:: Text extract

Building Authenticated Encryption from CommonCrypto

Jeffrey Goldberg

unread,

May 31, 2012, 4:40:53 PM5/31/12

to

Apple's open source CommonCrypto library does not at present offer any
authenticated encryption modes. It does, however, provide AES in CBC
mode, but not (yet) Counter Mode. HMAC is available with SHA1, MD5,
SHA{256,384,512,224}.

What passes for documentation of CommonCrypto are the header files in

http://www.opensource.apple.com/source/CommonCrypto/CommonCrypto-55010/CommonCrypto/

For reasons too tedious to go into, I would prefer to just use
CommonCrypto instead of OpenSSL. So I am hoping that someone has already
build an Encrypt-then-MAC implementation on top of CommonCrypto.

Failing that, I'd like some pointers for what I would need to watch out
for if I wanted to develop my own. What I do know is that a
decryption/authentication failure should not leak where the failure
occurred, and so that even if the MAC verification fails, I'd need to do
the decryption anyway.

If it turns out that implementing this correctly is beyond my colleagues
and I, we will probably just have to use OpenSSL. But I'd like to know
what is involved before making that decision.

Cheers,

-j

--
Jeffrey Goldberg http://goldmark.org/jeff/
I rarely read HTML or poorly quoting posts
Reply-To address is valid

kg

unread,

May 31, 2012, 5:25:15 PM5/31/12

to

Jeffrey Goldberg <jeffre...@goldmark.org> wrote:
>Apple's open source CommonCrypto library does not at present offer any
>authenticated encryption modes. It does, however, provide AES in CBC
>mode, but not (yet) Counter Mode. HMAC is available with SHA1, MD5,
>SHA{256,384,512,224}.
>
>What passes for documentation of CommonCrypto are the header files in
>
>http://www.opensource.apple.com/source/CommonCrypto/CommonCrypto-55010/CommonCrypto/

Seems straight-forward, but then I am clueless about implementation.

>Failing that, I'd like some pointers for what I would need to watch out
>for if I wanted to develop my own.

::::

Requirements>
- A) List every hash function that the CommonCrypto thread says HMAC is available with.
- B) Copy out the passage of the CommonCrypto thread starting at "For reasons too" and ending at "the decryption anyway.", substituting "tips" for "pointers".

:: Dataset records

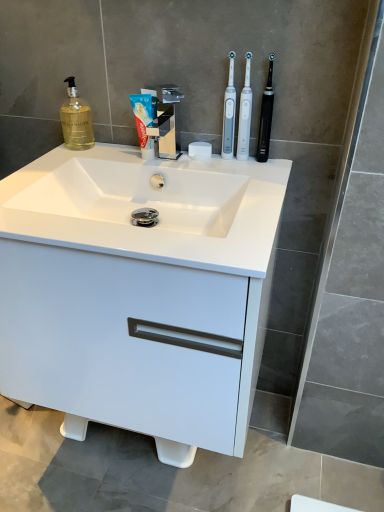
Locate an element on the screen. vacant space positioned to the left of polished chrome faucet at center is located at coordinates (103, 160).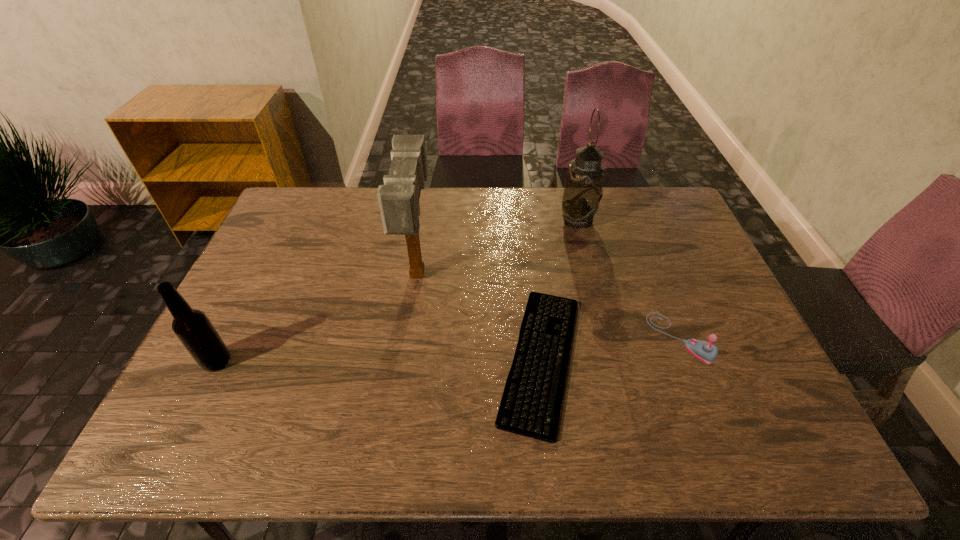
Where is `the farthest object`? the farthest object is located at coordinates (583, 191).

Where is `the fourth object from right to left`? the fourth object from right to left is located at coordinates pyautogui.click(x=398, y=198).

This screenshot has height=540, width=960. What are the coordinates of `the leftmost object` in the screenshot? It's located at (195, 331).

Locate an element on the screen. The image size is (960, 540). the third tallest object is located at coordinates (195, 331).

The width and height of the screenshot is (960, 540). Identify the location of joystick. (705, 351).

This screenshot has height=540, width=960. In order to click on the fourth tallest object in this screenshot , I will do `click(705, 351)`.

The height and width of the screenshot is (540, 960). In order to click on the shortest object in this screenshot , I will do `click(530, 406)`.

Find the location of a particular element. The width and height of the screenshot is (960, 540). free region located on the back of the oil lamp is located at coordinates (572, 198).

I want to click on free region located 0.250m on the back of the mallet, so click(x=429, y=197).

Locate an element on the screen. The width and height of the screenshot is (960, 540). vacant space located 0.070m on the front of the leftmost object is located at coordinates (197, 400).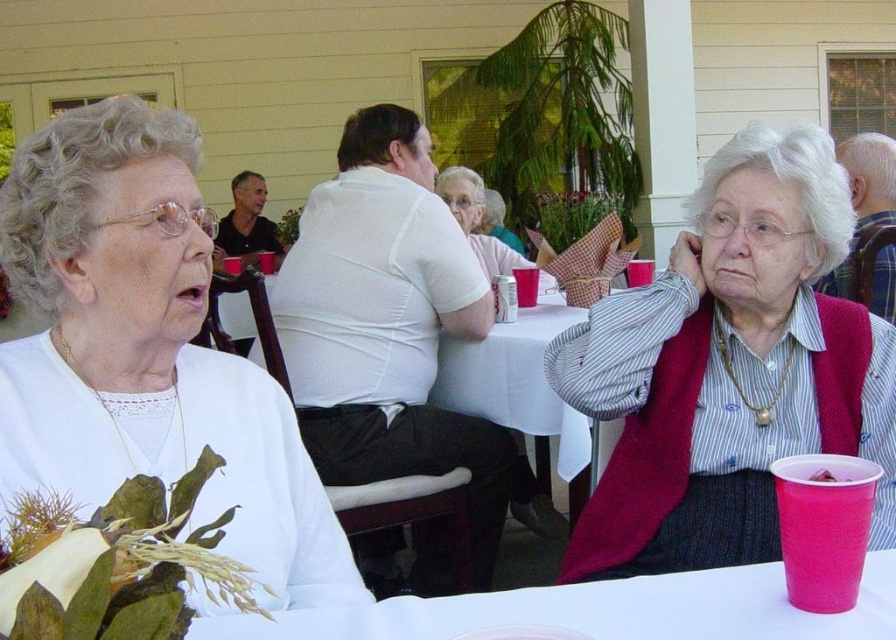
Based on the photo, measure the distance from striped fabric shirt at center to pink plastic cup at lower right.

striped fabric shirt at center is 26.54 inches from pink plastic cup at lower right.

Is point (739, 163) closer to viewer compared to point (821, 481)?

No, it is not.

Is point (747, 260) more distant than point (826, 472)?

Yes, point (747, 260) is behind point (826, 472).

Where is `striped fabric shirt at center`? striped fabric shirt at center is located at coordinates (729, 369).

Can you confirm if white matte shirt at upper left is positioned to the left of white plastic table at lower center?

Correct, you'll find white matte shirt at upper left to the left of white plastic table at lower center.

Can you confirm if white matte shirt at upper left is taller than white plastic table at lower center?

Yes.

The image size is (896, 640). I want to click on white matte shirt at upper left, so click(x=145, y=349).

Is point (132, 189) positioned in front of point (791, 298)?

That is True.

Who is more forward, (192,464) or (659,545)?

Point (192,464)

Measure the distance between white matte shirt at upper left and camera.

white matte shirt at upper left and camera are 27.20 inches apart.

This screenshot has width=896, height=640. In order to click on white matte shirt at upper left in this screenshot , I will do `click(145, 349)`.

::::

Solutions per task>
- A) SHA1, MD5, SHA256, SHA384, SHA512, SHA224

- B)
For reasons too tedious to go into, I would prefer to just use
CommonCrypto instead of OpenSSL. So I am hoping that someone has already
build an Encrypt-then-MAC implementation on top of CommonCrypto.

Failing that, I'd like some tips for what I would need to watch out
for if I wanted to develop my own. What I do know is that a
decryption/authentication failure should not leak where the failure
occurred, and so that even if the MAC verification fails, I'd need to do
the decryption anyway.